● **Required work**
Across the entries below, count the lines in which the word "profiter" occurs. Reply with the count alone.

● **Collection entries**
+ + +

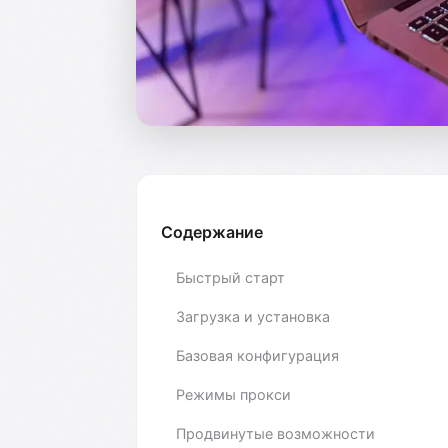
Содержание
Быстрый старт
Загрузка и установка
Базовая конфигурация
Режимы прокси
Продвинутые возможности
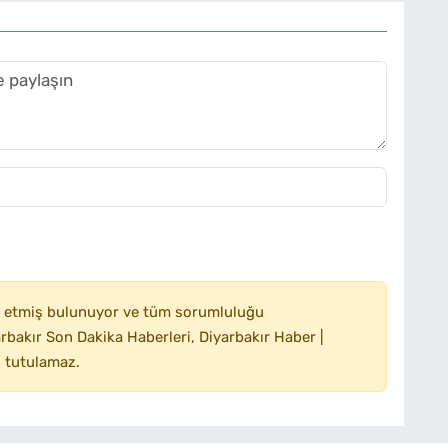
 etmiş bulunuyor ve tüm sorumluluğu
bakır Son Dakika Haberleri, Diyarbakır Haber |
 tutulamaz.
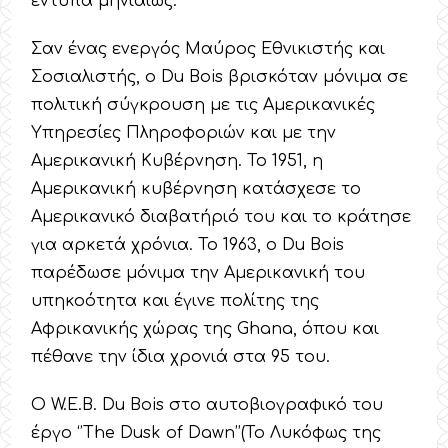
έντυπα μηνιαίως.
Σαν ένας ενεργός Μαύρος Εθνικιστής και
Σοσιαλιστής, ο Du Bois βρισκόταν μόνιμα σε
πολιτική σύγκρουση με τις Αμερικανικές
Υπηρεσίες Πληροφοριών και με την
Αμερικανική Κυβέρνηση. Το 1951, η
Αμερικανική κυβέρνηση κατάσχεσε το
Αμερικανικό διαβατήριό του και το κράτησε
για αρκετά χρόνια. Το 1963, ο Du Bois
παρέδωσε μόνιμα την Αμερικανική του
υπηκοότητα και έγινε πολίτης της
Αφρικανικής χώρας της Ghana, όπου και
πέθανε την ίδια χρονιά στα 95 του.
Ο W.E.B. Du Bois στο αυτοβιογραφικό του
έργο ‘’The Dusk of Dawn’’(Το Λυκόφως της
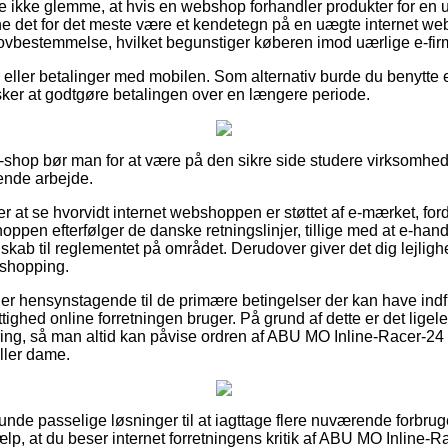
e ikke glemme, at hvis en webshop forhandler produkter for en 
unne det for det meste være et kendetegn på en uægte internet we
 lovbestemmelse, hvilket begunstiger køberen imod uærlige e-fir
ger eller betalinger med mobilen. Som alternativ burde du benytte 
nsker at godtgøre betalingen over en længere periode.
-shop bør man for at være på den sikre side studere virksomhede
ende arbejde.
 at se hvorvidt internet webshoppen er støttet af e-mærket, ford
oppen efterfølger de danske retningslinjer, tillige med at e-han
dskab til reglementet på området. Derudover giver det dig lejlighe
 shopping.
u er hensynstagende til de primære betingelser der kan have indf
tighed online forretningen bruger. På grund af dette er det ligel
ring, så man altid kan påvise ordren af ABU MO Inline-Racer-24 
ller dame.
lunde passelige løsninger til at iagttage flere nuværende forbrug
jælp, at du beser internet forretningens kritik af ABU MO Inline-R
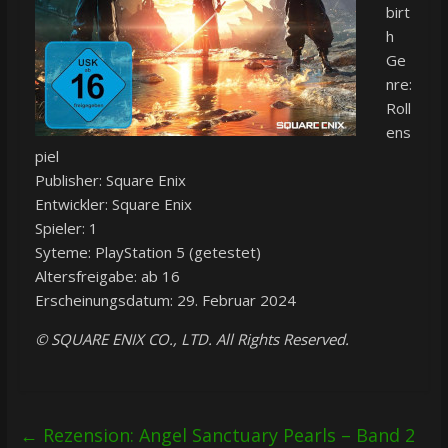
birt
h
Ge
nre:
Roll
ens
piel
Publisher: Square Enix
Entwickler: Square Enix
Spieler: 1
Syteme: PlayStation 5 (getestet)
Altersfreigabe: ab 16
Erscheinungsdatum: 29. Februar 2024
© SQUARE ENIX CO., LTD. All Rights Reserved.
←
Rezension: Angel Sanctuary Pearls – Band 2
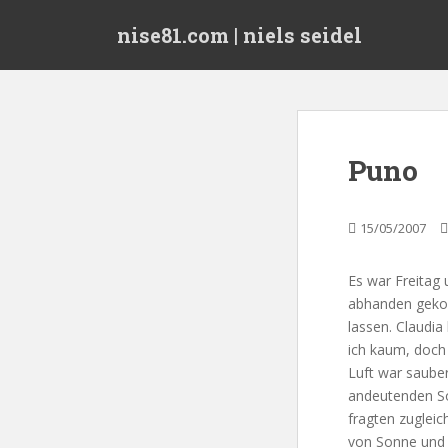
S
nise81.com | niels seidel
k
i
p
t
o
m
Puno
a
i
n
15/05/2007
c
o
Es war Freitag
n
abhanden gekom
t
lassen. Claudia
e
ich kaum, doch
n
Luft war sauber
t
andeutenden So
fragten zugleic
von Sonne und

+ + +

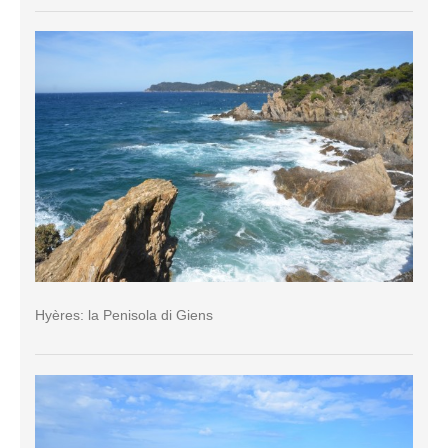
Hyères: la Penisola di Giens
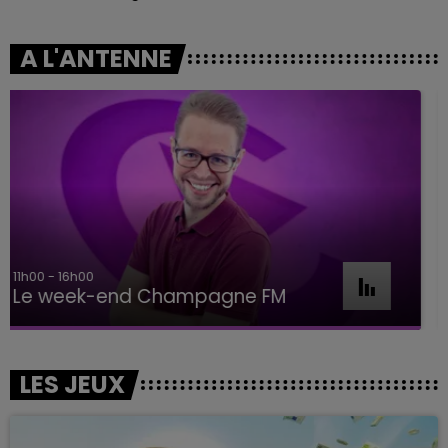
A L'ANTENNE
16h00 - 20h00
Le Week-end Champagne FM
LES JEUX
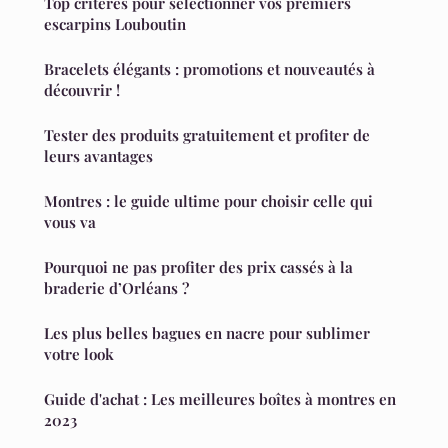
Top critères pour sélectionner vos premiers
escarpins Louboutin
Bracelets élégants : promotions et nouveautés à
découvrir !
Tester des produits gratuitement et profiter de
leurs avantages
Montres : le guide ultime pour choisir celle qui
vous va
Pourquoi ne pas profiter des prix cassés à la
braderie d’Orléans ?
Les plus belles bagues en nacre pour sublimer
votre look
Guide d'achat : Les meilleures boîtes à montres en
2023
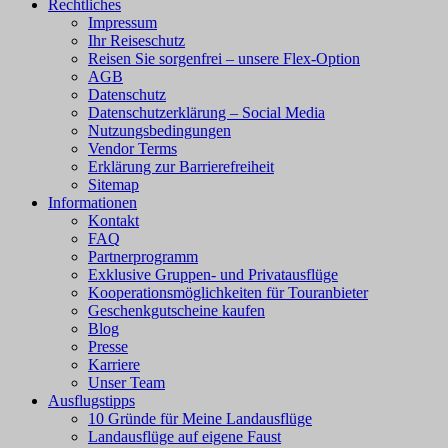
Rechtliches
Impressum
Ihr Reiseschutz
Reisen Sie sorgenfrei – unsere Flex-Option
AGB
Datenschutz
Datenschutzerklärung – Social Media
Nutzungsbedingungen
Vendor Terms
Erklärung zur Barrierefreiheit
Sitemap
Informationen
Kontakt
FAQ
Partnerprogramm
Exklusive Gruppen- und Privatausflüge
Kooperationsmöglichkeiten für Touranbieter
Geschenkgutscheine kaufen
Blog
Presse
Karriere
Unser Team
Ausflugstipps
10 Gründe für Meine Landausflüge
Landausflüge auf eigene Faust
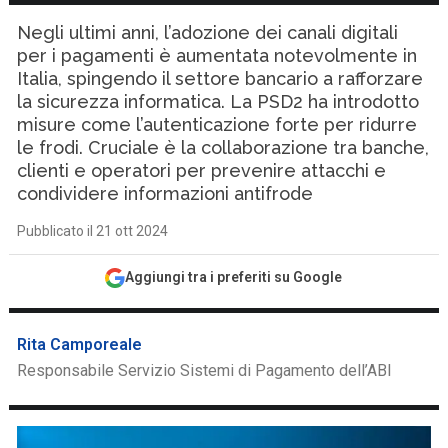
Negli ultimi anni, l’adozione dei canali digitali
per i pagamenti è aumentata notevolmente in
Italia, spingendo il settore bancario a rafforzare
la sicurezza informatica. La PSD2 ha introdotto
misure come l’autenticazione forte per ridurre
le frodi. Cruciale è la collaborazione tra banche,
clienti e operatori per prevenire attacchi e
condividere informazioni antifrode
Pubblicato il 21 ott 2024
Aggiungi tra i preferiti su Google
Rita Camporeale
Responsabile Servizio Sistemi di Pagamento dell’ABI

+ + +

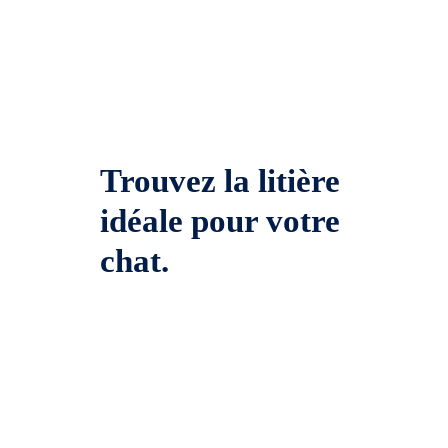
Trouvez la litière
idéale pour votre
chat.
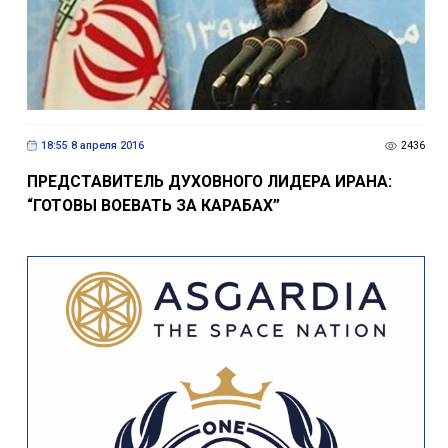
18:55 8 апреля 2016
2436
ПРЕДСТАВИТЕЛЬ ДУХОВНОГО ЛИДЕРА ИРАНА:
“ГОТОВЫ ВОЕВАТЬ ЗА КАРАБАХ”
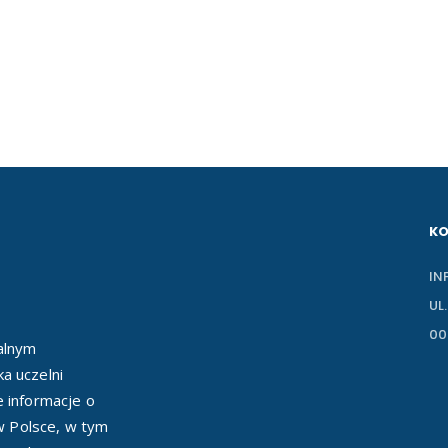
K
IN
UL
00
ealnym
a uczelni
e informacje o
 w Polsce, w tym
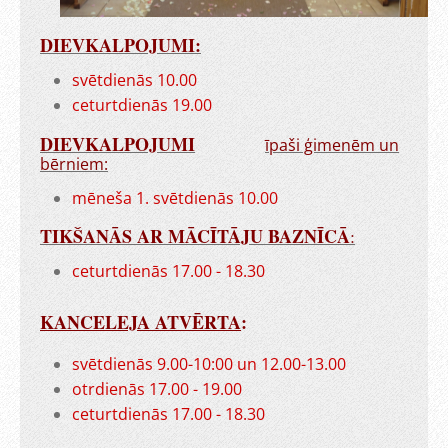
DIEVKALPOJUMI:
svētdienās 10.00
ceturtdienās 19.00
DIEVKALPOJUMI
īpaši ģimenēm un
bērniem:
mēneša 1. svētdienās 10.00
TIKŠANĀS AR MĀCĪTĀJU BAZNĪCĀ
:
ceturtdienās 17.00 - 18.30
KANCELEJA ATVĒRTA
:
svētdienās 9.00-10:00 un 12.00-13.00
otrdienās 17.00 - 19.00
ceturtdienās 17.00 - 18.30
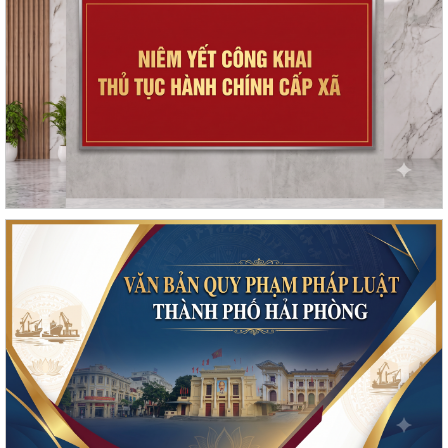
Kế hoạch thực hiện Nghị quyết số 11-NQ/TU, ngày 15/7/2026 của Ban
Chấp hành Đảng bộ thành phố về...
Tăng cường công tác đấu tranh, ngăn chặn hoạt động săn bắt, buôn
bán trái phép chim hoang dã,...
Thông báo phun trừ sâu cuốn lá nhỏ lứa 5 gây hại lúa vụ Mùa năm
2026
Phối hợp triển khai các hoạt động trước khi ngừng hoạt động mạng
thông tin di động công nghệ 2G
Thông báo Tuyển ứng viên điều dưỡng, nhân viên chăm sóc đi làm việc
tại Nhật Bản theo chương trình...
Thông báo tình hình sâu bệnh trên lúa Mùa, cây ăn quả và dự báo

+ + +

● **Solution to this problem**
2